__INPUT DATA__
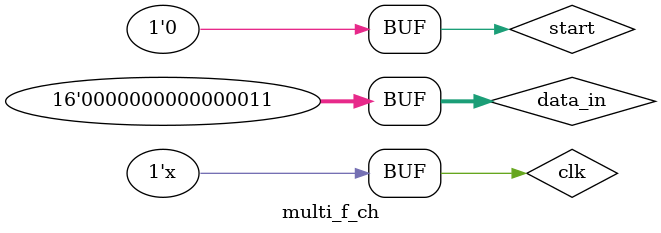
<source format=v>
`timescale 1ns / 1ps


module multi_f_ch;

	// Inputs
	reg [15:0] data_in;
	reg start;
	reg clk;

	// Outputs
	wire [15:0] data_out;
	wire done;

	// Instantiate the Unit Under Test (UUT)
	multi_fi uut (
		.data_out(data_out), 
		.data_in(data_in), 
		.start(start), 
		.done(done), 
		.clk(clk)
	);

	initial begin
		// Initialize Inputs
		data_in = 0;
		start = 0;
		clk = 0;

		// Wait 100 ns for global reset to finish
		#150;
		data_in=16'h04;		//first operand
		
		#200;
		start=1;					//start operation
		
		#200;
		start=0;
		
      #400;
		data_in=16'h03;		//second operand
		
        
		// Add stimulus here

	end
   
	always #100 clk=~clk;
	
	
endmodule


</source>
--
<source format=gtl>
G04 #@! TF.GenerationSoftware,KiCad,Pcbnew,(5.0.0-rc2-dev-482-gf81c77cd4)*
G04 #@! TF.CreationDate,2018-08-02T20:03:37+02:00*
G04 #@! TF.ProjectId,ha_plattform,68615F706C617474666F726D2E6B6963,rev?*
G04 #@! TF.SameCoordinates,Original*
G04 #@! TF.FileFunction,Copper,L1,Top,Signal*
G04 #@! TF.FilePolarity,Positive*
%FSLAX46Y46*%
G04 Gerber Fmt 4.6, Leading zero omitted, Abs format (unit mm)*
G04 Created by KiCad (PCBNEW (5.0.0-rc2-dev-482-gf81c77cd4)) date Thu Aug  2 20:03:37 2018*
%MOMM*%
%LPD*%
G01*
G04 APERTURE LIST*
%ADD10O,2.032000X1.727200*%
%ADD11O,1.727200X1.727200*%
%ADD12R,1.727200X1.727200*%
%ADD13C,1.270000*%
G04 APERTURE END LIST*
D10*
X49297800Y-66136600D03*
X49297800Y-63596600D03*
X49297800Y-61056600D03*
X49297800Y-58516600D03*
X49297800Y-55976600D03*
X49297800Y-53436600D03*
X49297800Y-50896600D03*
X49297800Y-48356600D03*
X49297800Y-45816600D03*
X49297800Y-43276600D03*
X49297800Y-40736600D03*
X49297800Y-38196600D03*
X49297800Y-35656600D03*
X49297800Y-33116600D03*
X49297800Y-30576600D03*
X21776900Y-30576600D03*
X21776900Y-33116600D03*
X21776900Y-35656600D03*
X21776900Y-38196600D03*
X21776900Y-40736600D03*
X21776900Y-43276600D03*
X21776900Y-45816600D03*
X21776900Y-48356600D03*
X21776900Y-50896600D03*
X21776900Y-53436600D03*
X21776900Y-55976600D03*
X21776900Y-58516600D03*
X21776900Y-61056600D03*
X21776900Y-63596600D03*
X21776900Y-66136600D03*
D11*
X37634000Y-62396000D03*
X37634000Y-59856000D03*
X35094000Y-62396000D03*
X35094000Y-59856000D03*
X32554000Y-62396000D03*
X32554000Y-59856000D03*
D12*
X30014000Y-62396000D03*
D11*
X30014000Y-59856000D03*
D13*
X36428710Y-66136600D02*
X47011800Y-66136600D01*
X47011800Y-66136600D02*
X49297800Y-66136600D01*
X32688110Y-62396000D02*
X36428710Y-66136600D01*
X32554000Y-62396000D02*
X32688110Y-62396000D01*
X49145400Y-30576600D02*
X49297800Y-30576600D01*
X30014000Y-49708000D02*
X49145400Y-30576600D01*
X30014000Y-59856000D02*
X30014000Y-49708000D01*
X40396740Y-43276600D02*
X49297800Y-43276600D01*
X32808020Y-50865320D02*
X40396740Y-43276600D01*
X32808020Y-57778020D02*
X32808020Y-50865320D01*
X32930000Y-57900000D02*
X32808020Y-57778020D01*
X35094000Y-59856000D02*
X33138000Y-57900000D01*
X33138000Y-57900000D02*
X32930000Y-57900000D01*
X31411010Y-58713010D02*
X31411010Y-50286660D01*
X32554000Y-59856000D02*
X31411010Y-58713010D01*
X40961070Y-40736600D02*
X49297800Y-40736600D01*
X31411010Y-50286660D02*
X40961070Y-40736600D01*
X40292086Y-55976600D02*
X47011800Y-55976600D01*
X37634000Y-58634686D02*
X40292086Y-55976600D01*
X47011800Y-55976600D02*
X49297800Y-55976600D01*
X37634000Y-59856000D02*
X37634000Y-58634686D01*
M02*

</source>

__WORK INSTRUCTIONS__
As you read the records above, find each line that contains "start" and copy it.

__SOLUTION TO THIS TASK__
	reg start;
		.start(start), 
		start = 0;
		start=1;					//start operation
		start=0;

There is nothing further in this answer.